## Goal of the exercise
Transcribe word for word the lines below from the line with "-IQ test 100+ (134)" through the line with "-Membuat dongeng B.Indo, B.Inggris, B.Jerman", ends included.

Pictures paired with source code
==================================================

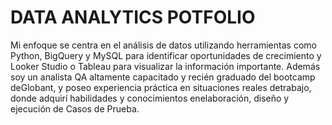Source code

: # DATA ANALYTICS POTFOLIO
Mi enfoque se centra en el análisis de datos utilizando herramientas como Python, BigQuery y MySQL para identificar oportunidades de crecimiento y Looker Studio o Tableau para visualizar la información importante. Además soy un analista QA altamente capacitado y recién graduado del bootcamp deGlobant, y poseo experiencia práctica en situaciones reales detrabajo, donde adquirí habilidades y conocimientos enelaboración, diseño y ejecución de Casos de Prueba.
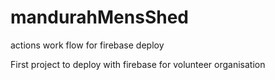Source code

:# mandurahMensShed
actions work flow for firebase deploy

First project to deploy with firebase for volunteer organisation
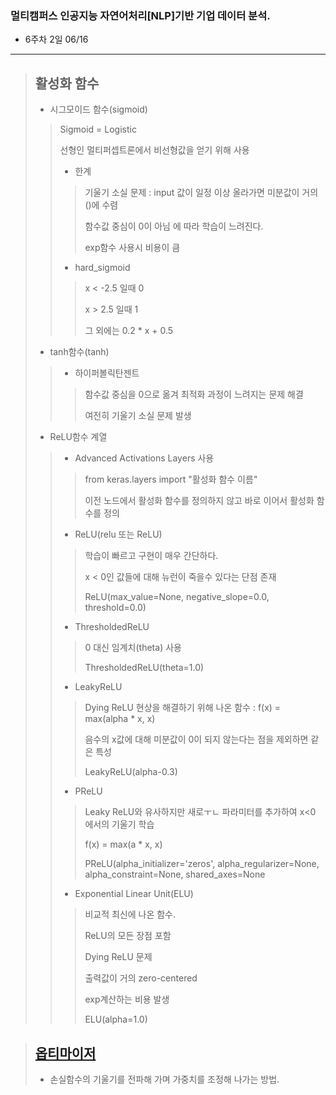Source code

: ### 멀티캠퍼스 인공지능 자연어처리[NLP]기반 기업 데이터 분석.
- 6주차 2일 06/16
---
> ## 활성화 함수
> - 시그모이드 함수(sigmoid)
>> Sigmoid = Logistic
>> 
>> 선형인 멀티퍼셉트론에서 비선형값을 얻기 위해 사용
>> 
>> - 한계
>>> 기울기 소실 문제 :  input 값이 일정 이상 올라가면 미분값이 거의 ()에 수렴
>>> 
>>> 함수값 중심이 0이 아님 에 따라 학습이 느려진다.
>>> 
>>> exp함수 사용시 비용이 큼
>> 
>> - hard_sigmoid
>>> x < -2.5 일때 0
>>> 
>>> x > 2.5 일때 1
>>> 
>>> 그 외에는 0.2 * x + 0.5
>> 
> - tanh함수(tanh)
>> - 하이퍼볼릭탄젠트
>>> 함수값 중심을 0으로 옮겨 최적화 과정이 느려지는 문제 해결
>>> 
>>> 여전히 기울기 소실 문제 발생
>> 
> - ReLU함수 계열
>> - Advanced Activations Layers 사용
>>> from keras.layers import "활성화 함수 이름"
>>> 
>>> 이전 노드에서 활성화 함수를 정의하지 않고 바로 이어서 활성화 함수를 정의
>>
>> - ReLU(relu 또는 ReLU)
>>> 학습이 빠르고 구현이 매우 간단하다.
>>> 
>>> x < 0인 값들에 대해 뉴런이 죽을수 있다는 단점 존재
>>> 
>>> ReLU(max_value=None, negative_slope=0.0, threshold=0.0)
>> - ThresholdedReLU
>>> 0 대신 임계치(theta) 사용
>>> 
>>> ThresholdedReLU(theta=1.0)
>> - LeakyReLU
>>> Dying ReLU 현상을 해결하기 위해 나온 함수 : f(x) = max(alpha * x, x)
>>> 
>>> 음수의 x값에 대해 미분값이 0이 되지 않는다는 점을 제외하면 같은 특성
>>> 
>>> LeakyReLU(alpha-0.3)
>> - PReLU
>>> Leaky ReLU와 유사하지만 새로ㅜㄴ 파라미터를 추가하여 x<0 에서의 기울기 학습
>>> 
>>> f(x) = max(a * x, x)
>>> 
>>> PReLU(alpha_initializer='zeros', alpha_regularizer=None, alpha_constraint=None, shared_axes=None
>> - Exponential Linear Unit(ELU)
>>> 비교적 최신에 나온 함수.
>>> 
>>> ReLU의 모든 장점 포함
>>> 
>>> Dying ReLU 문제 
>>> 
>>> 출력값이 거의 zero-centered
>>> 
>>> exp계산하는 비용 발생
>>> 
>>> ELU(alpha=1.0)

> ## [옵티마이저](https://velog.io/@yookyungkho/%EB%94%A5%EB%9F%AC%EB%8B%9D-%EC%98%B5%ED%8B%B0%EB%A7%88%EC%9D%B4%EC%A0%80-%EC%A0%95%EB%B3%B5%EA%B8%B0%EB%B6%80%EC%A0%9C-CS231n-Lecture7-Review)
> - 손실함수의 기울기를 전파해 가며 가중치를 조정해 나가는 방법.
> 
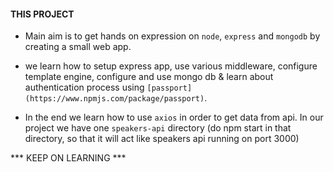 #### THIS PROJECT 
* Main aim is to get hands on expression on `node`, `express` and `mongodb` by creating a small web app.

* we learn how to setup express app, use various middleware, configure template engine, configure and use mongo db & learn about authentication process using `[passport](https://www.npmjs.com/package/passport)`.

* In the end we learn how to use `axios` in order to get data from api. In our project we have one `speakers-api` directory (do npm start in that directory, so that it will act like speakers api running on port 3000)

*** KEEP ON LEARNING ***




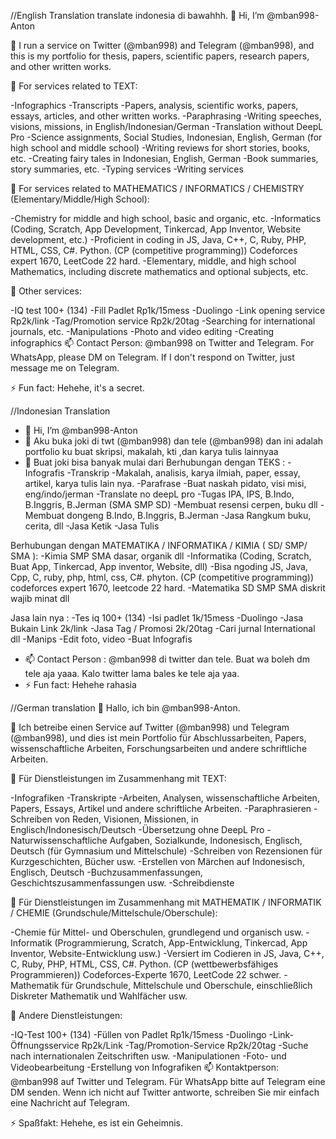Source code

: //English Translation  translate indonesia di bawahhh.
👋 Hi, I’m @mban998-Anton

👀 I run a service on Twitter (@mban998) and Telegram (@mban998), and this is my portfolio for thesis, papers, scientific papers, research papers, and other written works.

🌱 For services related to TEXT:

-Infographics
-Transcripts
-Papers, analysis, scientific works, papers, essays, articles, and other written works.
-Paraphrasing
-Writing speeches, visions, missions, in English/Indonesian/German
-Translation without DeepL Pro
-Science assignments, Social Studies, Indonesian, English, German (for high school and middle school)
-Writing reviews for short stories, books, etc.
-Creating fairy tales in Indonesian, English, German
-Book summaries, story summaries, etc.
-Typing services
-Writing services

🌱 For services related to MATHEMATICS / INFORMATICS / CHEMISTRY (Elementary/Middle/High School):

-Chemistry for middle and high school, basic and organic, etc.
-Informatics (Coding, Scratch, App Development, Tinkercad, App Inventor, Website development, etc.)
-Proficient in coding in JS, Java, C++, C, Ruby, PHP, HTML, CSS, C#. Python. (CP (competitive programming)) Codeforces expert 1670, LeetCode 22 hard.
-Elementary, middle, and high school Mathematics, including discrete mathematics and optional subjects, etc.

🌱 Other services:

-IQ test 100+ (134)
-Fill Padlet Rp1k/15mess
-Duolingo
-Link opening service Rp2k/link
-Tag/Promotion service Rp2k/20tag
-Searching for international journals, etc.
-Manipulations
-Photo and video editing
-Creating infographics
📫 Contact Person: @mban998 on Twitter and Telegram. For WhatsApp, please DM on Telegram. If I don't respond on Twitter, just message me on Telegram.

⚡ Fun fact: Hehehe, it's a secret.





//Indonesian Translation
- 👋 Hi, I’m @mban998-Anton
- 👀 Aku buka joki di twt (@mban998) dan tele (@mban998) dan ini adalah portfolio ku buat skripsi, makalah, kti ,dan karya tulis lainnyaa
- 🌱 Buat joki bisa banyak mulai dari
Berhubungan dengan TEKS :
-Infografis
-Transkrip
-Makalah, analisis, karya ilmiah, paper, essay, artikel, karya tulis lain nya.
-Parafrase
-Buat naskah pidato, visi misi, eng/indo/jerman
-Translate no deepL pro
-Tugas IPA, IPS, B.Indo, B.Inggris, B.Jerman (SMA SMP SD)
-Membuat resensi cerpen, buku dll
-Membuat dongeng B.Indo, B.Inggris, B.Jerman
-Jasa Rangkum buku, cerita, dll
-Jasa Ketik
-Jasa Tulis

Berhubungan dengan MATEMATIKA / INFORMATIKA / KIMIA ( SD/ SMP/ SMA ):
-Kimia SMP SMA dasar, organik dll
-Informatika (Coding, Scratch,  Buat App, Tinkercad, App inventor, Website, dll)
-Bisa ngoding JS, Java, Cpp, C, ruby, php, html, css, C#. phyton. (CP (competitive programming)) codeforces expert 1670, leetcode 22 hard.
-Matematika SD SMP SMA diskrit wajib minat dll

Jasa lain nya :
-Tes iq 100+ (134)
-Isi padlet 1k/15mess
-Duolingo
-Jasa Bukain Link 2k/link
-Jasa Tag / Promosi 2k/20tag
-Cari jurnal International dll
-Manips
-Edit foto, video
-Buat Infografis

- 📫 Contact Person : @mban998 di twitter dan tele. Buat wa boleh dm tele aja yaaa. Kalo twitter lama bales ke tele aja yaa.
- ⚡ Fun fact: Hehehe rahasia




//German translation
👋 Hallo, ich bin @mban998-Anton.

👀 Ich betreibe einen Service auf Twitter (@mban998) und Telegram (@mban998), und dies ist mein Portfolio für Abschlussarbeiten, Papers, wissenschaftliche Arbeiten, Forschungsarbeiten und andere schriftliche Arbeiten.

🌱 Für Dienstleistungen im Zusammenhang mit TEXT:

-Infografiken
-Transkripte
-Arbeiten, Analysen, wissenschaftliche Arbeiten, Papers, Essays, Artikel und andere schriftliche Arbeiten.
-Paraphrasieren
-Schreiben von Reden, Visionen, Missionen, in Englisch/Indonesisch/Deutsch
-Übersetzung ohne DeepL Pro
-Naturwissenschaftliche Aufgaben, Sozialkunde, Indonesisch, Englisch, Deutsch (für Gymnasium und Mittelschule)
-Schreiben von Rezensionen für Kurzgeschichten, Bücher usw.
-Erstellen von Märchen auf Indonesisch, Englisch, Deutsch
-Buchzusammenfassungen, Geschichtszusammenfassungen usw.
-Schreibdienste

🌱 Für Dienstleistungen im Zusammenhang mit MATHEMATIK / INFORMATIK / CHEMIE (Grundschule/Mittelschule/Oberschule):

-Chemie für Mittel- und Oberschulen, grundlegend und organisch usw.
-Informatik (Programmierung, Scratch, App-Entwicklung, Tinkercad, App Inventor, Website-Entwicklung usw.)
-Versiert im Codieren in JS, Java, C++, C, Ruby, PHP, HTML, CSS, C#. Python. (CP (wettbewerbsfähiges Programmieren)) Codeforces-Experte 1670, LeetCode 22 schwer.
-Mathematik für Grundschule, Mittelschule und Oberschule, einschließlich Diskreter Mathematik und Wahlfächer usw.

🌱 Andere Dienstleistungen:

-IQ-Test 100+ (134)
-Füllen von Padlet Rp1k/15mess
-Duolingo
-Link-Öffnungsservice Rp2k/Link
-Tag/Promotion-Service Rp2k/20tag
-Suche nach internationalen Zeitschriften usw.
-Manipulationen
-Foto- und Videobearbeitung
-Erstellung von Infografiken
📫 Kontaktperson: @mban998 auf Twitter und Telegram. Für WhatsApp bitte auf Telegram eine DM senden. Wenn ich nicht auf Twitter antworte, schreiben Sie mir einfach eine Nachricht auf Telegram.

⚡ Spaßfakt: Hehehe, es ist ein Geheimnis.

==================================================

## Response area
-IQ test 100+ (134)
-Fill Padlet Rp1k/15mess
-Duolingo
-Link opening service Rp2k/link
-Tag/Promotion service Rp2k/20tag
-Searching for international journals, etc.
-Manipulations
-Photo and video editing
-Creating infographics
📫 Contact Person: @mban998 on Twitter and Telegram. For WhatsApp, please DM on Telegram. If I don't respond on Twitter, just message me on Telegram.

⚡ Fun fact: Hehehe, it's a secret.





//Indonesian Translation
- 👋 Hi, I’m @mban998-Anton
- 👀 Aku buka joki di twt (@mban998) dan tele (@mban998) dan ini adalah portfolio ku buat skripsi, makalah, kti ,dan karya tulis lainnyaa
- 🌱 Buat joki bisa banyak mulai dari
Berhubungan dengan TEKS :
-Infografis
-Transkrip
-Makalah, analisis, karya ilmiah, paper, essay, artikel, karya tulis lain nya.
-Parafrase
-Buat naskah pidato, visi misi, eng/indo/jerman
-Translate no deepL pro
-Tugas IPA, IPS, B.Indo, B.Inggris, B.Jerman (SMA SMP SD)
-Membuat resensi cerpen, buku dll
-Membuat dongeng B.Indo, B.Inggris, B.Jerman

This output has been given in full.